He spends an evening in the East End, watching boxing bouts in a smoky hall.
The steam engine Sir Percivale pulls the night Continental boat train into Victoria Station, bringing the romance of the Mediterranean into London along with his train of Pullman cars. A touch of Kipling again, as Morton imagines the engines talking to each other in the engine shed.
He reflects on the sad atmosphere in an afterhours club, where people dance on into the small hours, people “who dare not be alone with themselves”.
A long bus ride north takes him to the very edge of London, where a development of new houses is reaching out into the countryside. His young companion proudly shows him the unfinished house, waiting for him and his young bride. On the other hand, a Bloomsbury boarding house straight out of E F Benson or Patrick Hamiliton is inhabited by retired Indian army colonels and shabby-genteel widows.
On a trip down the river on a police launch, time slips away in the dark and Morton sees London looking much as it always has done. This is an experience certainly not available to us today. What would Morton make of the view now?

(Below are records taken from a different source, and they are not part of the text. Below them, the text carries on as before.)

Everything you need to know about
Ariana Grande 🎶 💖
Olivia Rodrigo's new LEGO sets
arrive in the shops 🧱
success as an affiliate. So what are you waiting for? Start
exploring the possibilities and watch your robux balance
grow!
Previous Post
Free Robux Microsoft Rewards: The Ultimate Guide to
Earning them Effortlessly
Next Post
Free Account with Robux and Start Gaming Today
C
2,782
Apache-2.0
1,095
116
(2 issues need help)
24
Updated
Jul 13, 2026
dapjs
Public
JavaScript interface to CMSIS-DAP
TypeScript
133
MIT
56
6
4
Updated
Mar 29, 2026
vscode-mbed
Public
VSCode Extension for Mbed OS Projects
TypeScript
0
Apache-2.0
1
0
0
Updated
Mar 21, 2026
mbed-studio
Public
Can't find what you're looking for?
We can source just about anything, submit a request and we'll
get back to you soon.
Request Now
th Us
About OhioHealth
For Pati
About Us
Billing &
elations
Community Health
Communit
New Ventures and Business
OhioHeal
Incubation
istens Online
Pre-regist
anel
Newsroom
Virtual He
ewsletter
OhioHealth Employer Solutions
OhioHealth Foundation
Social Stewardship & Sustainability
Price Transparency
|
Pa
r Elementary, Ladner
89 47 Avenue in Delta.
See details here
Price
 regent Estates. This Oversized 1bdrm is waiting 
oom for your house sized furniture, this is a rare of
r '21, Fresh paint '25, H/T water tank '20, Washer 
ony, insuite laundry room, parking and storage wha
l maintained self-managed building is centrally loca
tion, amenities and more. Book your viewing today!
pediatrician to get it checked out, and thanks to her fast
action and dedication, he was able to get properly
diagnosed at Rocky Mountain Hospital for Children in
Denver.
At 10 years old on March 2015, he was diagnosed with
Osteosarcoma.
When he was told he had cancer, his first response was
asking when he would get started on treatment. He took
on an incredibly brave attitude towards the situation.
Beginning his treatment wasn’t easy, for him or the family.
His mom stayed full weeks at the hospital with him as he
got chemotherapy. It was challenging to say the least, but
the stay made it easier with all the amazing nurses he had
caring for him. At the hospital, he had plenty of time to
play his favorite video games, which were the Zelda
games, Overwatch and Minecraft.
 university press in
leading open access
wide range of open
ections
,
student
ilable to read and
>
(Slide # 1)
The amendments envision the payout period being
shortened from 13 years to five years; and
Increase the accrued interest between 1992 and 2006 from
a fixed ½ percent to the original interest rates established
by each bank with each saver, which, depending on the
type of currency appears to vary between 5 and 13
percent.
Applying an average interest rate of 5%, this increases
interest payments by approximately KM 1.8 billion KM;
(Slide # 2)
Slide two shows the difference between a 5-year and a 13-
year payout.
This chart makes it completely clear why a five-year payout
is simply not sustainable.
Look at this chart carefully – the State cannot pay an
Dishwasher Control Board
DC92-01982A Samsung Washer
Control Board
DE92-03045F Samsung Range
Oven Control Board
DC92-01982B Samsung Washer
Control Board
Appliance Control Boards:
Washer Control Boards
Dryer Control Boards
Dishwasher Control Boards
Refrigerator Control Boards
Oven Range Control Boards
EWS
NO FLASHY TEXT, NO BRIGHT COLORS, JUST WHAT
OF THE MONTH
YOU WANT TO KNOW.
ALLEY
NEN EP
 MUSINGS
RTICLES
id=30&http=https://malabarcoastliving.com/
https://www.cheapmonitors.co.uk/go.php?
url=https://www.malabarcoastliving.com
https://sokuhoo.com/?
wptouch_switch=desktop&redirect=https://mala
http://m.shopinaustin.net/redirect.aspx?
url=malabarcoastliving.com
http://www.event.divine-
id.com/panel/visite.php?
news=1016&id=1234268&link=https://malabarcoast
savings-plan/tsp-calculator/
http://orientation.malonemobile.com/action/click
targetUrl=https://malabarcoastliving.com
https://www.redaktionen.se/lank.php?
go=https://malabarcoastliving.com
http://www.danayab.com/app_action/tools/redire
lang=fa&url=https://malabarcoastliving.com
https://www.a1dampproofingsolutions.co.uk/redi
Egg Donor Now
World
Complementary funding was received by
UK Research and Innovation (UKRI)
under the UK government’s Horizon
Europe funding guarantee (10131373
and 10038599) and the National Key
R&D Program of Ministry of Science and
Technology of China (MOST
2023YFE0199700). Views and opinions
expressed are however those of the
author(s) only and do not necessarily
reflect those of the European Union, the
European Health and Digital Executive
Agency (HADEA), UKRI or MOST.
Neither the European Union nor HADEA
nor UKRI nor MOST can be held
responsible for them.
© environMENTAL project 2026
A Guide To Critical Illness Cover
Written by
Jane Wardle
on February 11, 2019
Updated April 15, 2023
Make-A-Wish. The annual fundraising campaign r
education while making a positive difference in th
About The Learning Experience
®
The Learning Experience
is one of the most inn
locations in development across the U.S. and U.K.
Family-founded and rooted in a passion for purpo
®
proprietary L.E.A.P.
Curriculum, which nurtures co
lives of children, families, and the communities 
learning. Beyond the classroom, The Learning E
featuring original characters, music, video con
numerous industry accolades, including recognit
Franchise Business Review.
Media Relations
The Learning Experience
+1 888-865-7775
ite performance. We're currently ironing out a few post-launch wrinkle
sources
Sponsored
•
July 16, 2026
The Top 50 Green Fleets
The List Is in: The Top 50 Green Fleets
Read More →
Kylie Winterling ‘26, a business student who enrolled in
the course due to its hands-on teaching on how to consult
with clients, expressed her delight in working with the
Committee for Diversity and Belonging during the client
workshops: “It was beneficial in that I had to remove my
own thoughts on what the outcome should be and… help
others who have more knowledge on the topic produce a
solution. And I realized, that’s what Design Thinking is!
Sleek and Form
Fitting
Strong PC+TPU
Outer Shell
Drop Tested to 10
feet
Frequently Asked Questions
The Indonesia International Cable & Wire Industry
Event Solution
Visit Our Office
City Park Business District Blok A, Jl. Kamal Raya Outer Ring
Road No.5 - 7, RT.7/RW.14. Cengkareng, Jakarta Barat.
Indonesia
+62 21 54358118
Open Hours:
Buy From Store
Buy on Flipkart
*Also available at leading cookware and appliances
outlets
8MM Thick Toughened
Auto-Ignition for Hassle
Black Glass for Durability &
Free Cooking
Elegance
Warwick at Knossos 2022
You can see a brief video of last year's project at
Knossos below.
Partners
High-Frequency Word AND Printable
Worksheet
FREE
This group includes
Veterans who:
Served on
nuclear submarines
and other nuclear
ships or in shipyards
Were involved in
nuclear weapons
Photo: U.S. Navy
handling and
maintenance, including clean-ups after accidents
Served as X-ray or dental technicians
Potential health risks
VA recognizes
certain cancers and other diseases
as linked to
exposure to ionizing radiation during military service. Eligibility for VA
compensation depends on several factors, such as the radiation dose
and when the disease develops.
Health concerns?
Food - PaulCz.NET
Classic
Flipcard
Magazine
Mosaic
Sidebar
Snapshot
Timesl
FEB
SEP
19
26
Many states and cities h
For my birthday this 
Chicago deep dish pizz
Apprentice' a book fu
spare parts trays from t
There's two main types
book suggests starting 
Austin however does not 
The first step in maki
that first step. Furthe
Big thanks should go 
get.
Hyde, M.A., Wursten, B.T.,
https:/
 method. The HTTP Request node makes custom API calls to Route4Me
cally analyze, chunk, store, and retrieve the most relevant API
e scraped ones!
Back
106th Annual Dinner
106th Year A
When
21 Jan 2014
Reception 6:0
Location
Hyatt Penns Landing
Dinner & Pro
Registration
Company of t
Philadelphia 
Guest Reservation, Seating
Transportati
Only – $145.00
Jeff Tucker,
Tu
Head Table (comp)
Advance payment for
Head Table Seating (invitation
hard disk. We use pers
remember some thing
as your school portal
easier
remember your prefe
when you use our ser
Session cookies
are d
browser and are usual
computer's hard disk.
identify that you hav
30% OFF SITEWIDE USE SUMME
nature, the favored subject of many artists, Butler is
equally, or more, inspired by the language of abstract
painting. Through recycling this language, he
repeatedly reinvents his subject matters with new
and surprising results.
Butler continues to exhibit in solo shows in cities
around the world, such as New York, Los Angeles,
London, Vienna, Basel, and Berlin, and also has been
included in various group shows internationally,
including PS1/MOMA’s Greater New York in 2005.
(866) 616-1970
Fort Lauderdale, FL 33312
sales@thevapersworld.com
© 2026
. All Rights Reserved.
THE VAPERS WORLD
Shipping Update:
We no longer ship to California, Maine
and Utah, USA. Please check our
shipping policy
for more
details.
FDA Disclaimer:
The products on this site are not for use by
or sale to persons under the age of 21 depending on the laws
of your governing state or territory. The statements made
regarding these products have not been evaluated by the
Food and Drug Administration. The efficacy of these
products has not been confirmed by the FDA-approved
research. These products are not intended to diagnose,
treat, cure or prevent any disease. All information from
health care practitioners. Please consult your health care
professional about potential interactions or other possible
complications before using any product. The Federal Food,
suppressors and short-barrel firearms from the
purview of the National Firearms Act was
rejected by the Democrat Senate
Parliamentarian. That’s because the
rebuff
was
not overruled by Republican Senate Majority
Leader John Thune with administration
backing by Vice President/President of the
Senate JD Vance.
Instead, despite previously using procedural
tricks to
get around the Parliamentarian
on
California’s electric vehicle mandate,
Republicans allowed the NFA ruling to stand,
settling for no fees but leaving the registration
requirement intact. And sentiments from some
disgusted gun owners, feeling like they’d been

The penultimate piece is slightly longer and was not previously published. Morton goes to stay in a candle-lit room at The George in Southwark, the coaching inn even then regarded as a miraculous survival from Victorian London. Even more miraculous is that it is still there today, now looked after by the National Trust.
His nocturnal wanderings end with a beautiful evocation of early morning over London: “The feeling of other worldliness has vanished with the dawn light”.
“London in the dawn is a clean, unwritten page”, Morton tells us. What will the new day bring for the millions of Londoners?